[Dataset entries]
▼▼▼

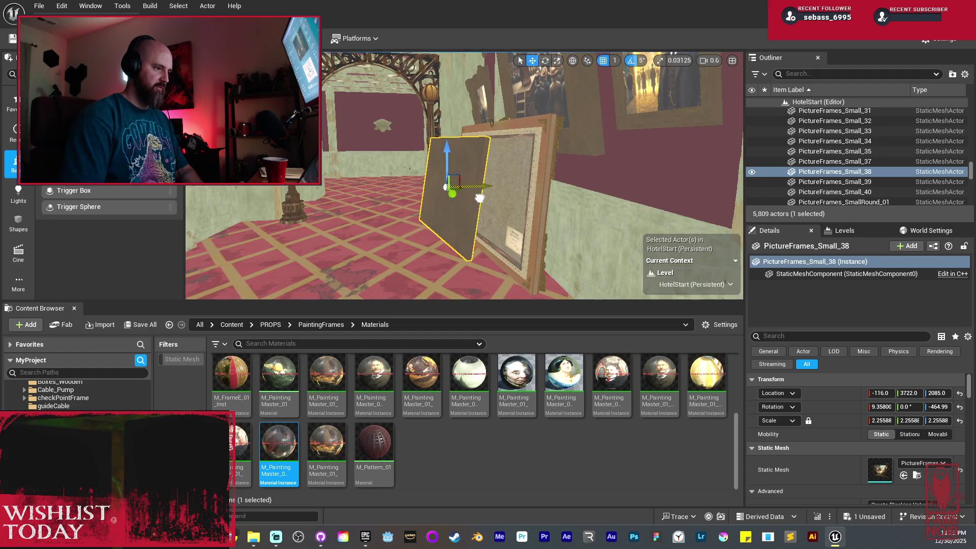
pyautogui.moveTo(488, 202)
pyautogui.mouseDown()
pyautogui.moveTo(531, 196)
pyautogui.moveTo(523, 194)
pyautogui.moveTo(545, 143)
pyautogui.mouseUp()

▲▲▲

[Activity]
From the entries, report each line that includes the word "moveTo".

[Solution to this exercise]
pyautogui.moveTo(488, 202)
pyautogui.moveTo(531, 196)
pyautogui.moveTo(523, 194)
pyautogui.moveTo(545, 143)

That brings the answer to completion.